Keypoint coordinate data
------------------------------------------------

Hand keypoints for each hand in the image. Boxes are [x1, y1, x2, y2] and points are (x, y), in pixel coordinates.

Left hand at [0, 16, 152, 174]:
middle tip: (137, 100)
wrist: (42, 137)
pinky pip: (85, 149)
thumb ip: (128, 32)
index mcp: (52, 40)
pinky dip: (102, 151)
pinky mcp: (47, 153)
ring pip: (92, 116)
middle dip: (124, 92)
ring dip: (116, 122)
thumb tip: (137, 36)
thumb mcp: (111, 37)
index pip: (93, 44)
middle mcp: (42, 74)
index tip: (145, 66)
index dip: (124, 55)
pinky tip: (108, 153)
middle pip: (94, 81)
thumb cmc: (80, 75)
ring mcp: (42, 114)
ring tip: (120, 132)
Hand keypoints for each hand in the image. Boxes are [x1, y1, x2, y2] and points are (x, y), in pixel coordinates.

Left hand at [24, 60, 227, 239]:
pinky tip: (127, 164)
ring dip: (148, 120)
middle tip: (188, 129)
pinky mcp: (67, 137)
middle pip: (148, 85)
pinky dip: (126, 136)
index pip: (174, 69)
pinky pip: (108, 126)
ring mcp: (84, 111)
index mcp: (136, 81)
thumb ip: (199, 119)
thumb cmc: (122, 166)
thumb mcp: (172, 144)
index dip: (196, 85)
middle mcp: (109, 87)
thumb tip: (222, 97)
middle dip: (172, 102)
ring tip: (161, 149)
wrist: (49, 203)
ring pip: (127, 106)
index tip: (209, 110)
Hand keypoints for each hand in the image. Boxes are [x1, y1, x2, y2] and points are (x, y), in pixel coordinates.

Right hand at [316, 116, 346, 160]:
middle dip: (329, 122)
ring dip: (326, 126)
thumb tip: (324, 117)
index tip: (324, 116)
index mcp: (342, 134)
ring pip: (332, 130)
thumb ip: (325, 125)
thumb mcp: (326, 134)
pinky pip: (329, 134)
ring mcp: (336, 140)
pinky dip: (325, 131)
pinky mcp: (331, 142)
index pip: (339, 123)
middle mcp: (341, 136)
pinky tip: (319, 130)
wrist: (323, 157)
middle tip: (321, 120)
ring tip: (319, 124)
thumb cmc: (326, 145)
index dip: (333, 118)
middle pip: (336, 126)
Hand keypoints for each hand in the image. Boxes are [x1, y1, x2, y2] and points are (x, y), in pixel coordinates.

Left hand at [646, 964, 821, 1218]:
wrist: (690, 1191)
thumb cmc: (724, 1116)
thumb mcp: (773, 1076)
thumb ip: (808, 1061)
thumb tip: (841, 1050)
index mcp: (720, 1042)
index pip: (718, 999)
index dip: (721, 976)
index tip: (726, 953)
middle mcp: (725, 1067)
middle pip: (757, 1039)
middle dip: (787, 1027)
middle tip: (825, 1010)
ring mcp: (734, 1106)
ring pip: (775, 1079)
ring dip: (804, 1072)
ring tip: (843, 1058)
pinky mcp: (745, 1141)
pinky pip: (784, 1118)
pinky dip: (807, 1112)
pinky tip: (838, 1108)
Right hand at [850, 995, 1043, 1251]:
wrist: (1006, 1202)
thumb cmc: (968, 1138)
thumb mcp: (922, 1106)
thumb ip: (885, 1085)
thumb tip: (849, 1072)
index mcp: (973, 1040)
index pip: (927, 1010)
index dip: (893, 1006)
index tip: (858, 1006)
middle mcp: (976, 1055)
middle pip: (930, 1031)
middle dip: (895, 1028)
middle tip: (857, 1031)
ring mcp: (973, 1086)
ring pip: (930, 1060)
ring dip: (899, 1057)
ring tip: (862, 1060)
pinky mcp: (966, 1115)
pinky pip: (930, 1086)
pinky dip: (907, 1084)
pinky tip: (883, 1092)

------------------------------------------------

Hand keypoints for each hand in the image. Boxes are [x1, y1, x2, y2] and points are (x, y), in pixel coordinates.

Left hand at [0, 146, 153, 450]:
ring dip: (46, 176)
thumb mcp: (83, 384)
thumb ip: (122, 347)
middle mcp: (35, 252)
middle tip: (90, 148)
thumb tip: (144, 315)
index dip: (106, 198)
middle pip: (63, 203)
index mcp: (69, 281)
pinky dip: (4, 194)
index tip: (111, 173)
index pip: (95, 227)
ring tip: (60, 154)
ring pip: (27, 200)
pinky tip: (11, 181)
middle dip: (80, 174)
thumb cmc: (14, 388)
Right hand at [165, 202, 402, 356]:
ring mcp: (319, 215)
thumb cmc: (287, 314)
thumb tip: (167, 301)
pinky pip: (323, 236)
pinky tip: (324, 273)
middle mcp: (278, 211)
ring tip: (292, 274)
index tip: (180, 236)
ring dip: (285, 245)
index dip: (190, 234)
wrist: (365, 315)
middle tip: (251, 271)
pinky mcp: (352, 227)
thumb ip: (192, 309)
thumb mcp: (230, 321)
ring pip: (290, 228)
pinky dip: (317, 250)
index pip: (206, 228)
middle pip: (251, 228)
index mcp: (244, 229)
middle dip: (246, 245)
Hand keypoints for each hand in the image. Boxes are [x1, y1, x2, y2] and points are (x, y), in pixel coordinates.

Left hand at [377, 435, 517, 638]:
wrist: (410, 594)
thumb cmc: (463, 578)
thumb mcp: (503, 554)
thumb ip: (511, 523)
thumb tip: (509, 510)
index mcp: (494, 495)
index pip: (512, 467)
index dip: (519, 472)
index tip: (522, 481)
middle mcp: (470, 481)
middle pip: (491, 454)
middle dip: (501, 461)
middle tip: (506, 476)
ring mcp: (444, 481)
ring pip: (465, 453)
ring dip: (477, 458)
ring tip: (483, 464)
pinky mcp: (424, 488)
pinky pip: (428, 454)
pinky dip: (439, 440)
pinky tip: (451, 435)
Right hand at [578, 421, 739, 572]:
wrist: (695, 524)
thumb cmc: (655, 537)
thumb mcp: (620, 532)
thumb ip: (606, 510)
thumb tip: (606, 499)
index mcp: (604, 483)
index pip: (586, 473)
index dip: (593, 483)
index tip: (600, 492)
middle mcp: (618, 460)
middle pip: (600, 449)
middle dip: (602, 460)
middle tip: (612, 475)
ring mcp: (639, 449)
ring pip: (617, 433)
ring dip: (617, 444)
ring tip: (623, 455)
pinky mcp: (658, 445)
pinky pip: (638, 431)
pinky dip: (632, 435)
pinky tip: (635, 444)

------------------------------------------------

§ **Task**:
Scan the lines above for the word "Right" and copy every one where it occurs.

§ **Response area**:
Right hand at [316, 116, 346, 160]:
Right hand at [850, 995, 1043, 1251]:
Right hand at [165, 202, 402, 356]:
Right hand at [578, 421, 739, 572]:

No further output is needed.